**DESCRIPTION OF THE TASK**
Reproduce the text of the records verbatim, from their beginning through the line containing "Задать вопрос продавцу", including both ends, and omit the pictures from your answer.

**MATERIAL PROVIDED**

▼▼▼

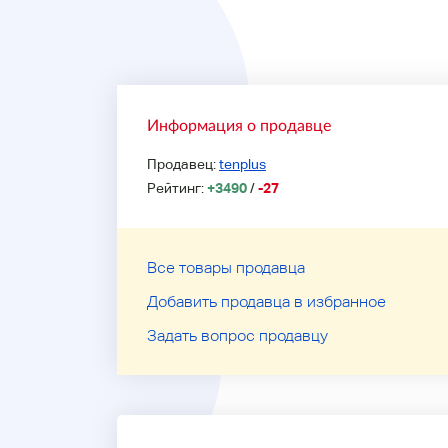
Информация о продавце
Продавец:
tenplus
Рейтинг:
+3490
/
-27
Все товары продавца
Добавить продавца в избранное
Задать вопрос продавцу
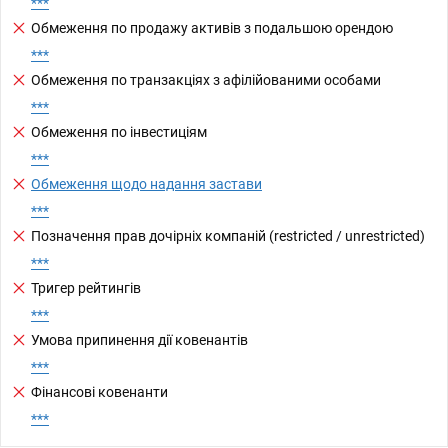
***
Обмеження по продажу активів з подальшою орендою
***
Обмеження по транзакціях з афілійованими особами
***
Обмеження по інвестиціям
***
Обмеження щодо надання застави
***
Позначення прав дочірніх компаній (restricted / unrestricted)
***
Тригер рейтингів
***
Умова припинення дії ковенантів
***
Фінансові ковенанти
***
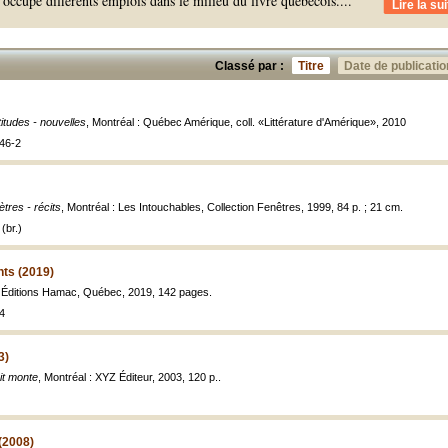
a occupé différents emplois dans le milieu du livre québécois.
...
Lire la sui
Classé par :
Titre
Date de publicatio
titudes - nouvelles
, Montréal : Québec Amérique, coll. «Littérature d'Amérique», 2010
46-2
ètres - récits
, Montréal : Les Intouchables, Collection Fenêtres, 1999, 84 p. ; 21 cm.
(br.)
nts (2019)
, Éditions Hamac, Québec, 2019, 142 pages.
4
3)
it monte
, Montréal : XYZ Éditeur, 2003, 120 p..
 (2008)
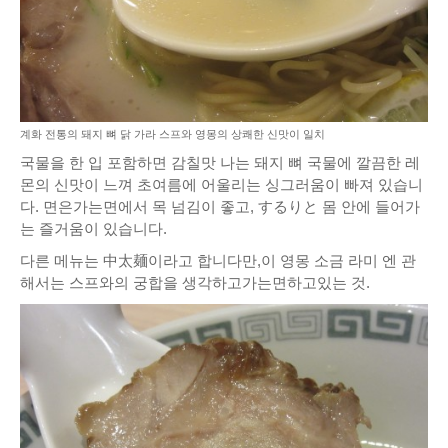
계화 전통의 돼지 뼈 닭 가라 스프와 영몽의 상쾌한 신맛이 일치
국물을 한 입 포함하면 감칠맛 나는 돼지 뼈 국물에 깔끔한 레
몬의 신맛이 느껴 초여름에 어울리는 싱그러움이 빠져 있습니
다. 면은가는면에서 목 넘김이 좋고, するりと 몸 안에 들어가
는 즐거움이 있습니다.
다른 메뉴는 中太麺이라고 합니다만,이 영몽 소금 라미 엔 관
해서는 스프와의 궁합을 생각하고가는면하고있는 것.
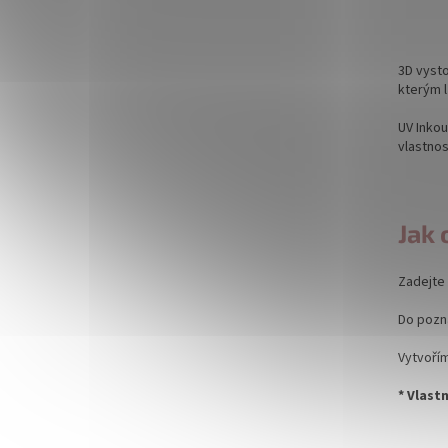
3D vysto
kterým l
UV Inkou
vlastnos
Jak 
Zadejte 
Do pozná
Vytvořím
* Vlast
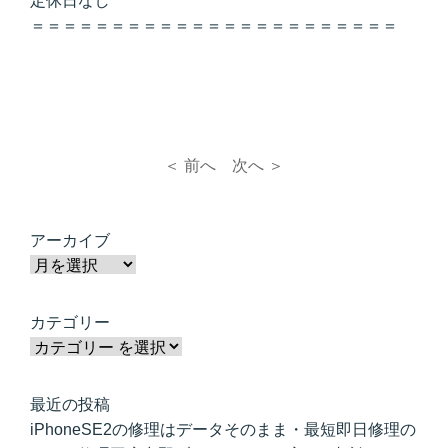
定休日なし
＝＝＝＝＝＝＝＝＝＝＝＝＝＝＝＝＝＝＝＝＝＝＝
＜ 前へ
次へ ＞
アーカイブ
カテゴリー
最近の投稿
iPhoneSE2の修理はデータそのまま・最短即日修理の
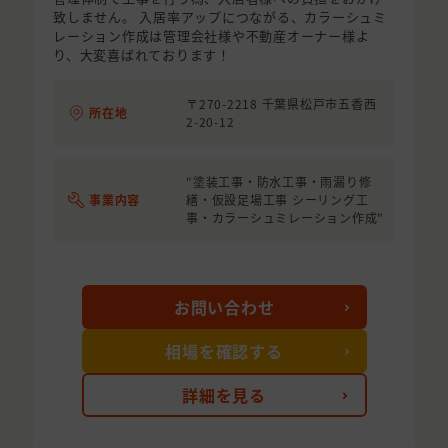
致しません。 入居率アップにつながる、カラーシュミ
レーション作成は管理会社様や不動産オーナー様よ
り、大変喜ばれております！
〒270-2218 千葉県松戸市五香西
所在地
2-20-12
"塗装工事・防水工事・雨漏り修
事業内容
繕・仮設足場工事 シーリング工
事・カラーシュミレーション作成"
お問い合わせ
相場を確認する
詳細を見る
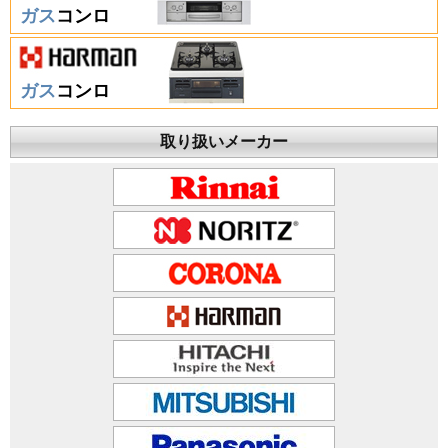
ガス
コンロ
ガス
コンロ
取り扱いメーカー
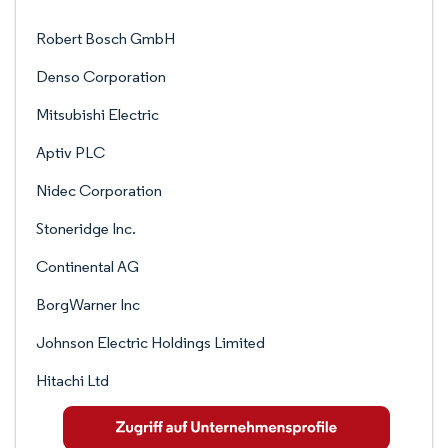
Robert Bosch GmbH
Denso Corporation
Mitsubishi Electric
Aptiv PLC
Nidec Corporation
Stoneridge Inc.
Continental AG
BorgWarner Inc
Johnson Electric Holdings Limited
Hitachi Ltd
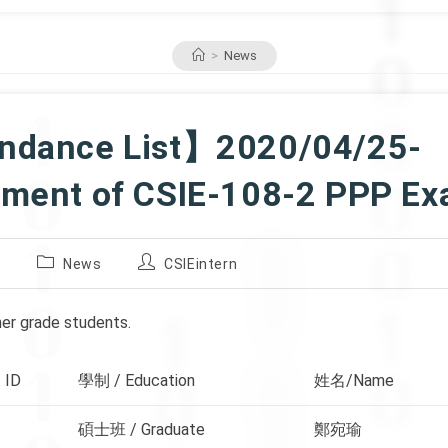
>
News
ndance List】2020/04/25-
tment of CSIE-108-2 PPP E
Post
Post
0
News
CSIEintern
category:
author:
gher grade students.
 ID
學制 / Education
姓名/Name
碩士班 / Graduate
鄭宛瑜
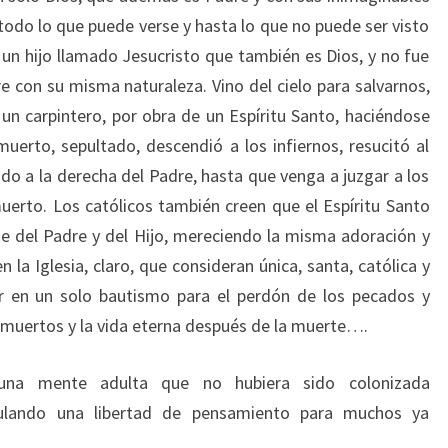
, todo lo que puede verse y hasta lo que no puede ser visto
 un hijo llamado Jesucristo que también es Dios, y no fue
e con su misma naturaleza. Vino del cielo para salvarnos,
un carpintero, por obra de un Espíritu Santo, haciéndose
muerto, sepultado, descendió a los infiernos, resucitó al
tado a la derecha del Padre, hasta que venga a juzgar a los
uerto. Los católicos también creen que el Espíritu Santo
de del Padre y del Hijo, mereciendo la misma adoración y
n la Iglesia, claro, que consideran única, santa, católica y
er en un solo bautismo para el perdón de los pecados y
s muertos y la vida eterna después de la muerte….
 una mente adulta que no hubiera sido colonizada
anulando una libertad de pensamiento para muchos ya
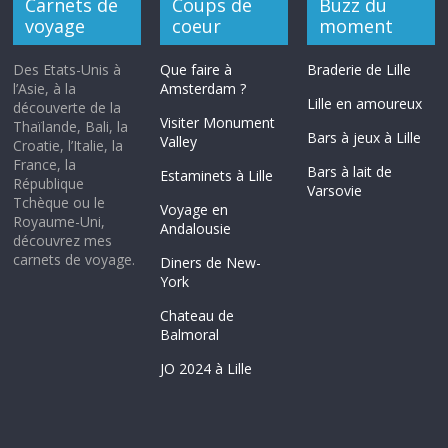
Carnets de
Coups de
Buzz du
voyage
coeur
moment
Des Etats-Unis à
Que faire à
Braderie de Lille
l’Asie, à la
Amsterdam ?
Lille en amoureux
découverte de la
Visiter Monument
Thaïlande, Bali, la
Bars à jeux à Lille
Valley
Croatie, l’Italie, la
France, la
Bars à lait de
Estaminets à Lille
République
Varsovie
Tchèque ou le
Voyage en
Royaume-Uni,
Andalousie
découvrez mes
carnets de voyage.
Diners de New-
York
Chateau de
Balmoral
JO 2024 à Lille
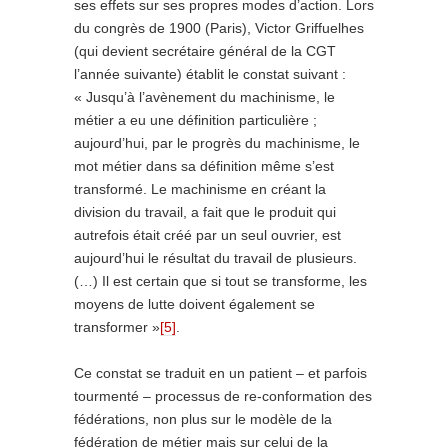
ses effets sur ses propres modes d’action. Lors
du congrès de 1900 (Paris), Victor Griffuelhes
(qui devient secrétaire général de la CGT
l’année suivante) établit le constat suivant :
« Jusqu’à l’avènement du machinisme, le
métier a eu une définition particulière ;
aujourd’hui, par le progrès du machinisme, le
mot métier dans sa définition même s’est
transformé. Le machinisme en créant la
division du travail, a fait que le produit qui
autrefois était créé par un seul ouvrier, est
aujourd’hui le résultat du travail de plusieurs.
(…) Il est certain que si tout se transforme, les
moyens de lutte doivent également se
transformer »
[5]
.
Ce constat se traduit en un patient – et parfois
tourmenté – processus de re-conformation des
fédérations, non plus sur le modèle de la
fédération de métier mais sur celui de la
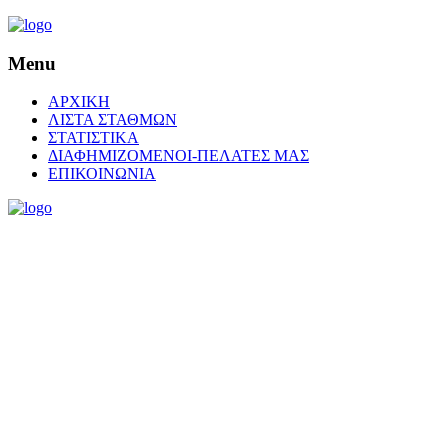
Menu
ΑΡΧΙΚΗ
ΛΙΣΤΑ ΣΤΑΘΜΩΝ
ΣΤΑΤΙΣΤΙΚΑ
ΔΙΑΦΗΜΙΖΟΜΕΝΟΙ-ΠΕΛΑΤΕΣ ΜΑΣ
ΕΠΙΚΟΙΝΩΝΙΑ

▲▲▲

**ANSWER TO THIS EXERCISE**
Информация о продавце
Продавец:
tenplus
Рейтинг:
+3490
/
-27
Все товары продавца
Добавить продавца в избранное
Задать вопрос продавцу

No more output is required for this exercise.